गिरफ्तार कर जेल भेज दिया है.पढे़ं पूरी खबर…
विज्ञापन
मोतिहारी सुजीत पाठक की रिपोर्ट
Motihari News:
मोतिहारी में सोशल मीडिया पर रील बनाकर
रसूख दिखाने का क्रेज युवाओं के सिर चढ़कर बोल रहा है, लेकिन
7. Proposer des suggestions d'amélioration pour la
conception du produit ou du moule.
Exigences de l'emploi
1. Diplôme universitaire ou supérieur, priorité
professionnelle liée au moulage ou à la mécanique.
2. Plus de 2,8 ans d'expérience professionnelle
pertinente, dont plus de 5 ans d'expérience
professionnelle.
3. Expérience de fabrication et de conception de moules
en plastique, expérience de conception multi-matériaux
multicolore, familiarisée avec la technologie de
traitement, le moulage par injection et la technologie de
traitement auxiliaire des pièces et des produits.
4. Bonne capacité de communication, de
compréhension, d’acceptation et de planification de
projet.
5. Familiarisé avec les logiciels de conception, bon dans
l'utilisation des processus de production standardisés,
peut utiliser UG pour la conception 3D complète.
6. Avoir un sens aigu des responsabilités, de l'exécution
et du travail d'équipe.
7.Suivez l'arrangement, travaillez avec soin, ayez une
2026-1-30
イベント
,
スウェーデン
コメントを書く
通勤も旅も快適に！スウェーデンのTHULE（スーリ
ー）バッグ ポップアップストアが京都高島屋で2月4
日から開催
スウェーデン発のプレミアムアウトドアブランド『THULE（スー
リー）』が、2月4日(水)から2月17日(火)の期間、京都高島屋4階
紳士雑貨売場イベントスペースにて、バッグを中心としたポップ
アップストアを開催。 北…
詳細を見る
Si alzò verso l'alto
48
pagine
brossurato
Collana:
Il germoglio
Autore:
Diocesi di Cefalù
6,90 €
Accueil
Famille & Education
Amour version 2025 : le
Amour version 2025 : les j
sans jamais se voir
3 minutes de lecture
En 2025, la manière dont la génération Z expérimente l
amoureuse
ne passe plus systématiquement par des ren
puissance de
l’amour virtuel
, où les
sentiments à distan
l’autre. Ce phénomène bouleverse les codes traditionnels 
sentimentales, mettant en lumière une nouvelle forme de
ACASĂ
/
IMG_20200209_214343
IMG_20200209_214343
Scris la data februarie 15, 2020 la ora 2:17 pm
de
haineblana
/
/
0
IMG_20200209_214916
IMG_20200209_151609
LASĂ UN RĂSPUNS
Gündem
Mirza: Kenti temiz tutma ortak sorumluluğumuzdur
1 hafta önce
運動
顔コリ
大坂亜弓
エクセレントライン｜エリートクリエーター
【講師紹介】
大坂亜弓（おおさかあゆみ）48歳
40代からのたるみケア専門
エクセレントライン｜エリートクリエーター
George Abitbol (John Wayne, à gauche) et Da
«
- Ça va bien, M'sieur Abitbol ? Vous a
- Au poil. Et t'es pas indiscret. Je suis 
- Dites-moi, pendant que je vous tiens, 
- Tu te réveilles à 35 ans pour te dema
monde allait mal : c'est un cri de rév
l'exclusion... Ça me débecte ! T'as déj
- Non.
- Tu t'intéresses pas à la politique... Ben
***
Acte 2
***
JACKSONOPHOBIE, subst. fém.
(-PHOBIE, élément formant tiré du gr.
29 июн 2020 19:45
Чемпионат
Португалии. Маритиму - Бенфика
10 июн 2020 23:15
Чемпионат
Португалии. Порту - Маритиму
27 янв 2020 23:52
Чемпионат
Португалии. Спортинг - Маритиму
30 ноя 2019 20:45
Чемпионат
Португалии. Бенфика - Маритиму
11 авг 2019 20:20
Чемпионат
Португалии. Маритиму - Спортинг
.....
• **EXERCISE OBJECTIVE**: The lines above starting at the one that contains "professionnelle." and ending at the one that contains "3 minutes de lecture" must be transcribed exactly, and no other lines may appear.

• **RESPONSE TO THE TASK**:
professionnelle.
3. Expérience de fabrication et de conception de moules
en plastique, expérience de conception multi-matériaux
multicolore, familiarisée avec la technologie de
traitement, le moulage par injection et la technologie de
traitement auxiliaire des pièces et des produits.
4. Bonne capacité de communication, de
compréhension, d’acceptation et de planification de
projet.
5. Familiarisé avec les logiciels de conception, bon dans
l'utilisation des processus de production standardisés,
peut utiliser UG pour la conception 3D complète.
6. Avoir un sens aigu des responsabilités, de l'exécution
et du travail d'équipe.
7.Suivez l'arrangement, travaillez avec soin, ayez une
2026-1-30
イベント
,
スウェーデン
コメントを書く
通勤も旅も快適に！スウェーデンのTHULE（スーリ
ー）バッグ ポップアップストアが京都高島屋で2月4
日から開催
スウェーデン発のプレミアムアウトドアブランド『THULE（スー
リー）』が、2月4日(水)から2月17日(火)の期間、京都高島屋4階
紳士雑貨売場イベントスペースにて、バッグを中心としたポップ
アップストアを開催。 北…
詳細を見る
Si alzò verso l'alto
48
pagine
brossurato
Collana:
Il germoglio
Autore:
Diocesi di Cefalù
6,90 €
Accueil
Famille & Education
Amour version 2025 : le
Amour version 2025 : les j
sans jamais se voir
3 minutes de lecture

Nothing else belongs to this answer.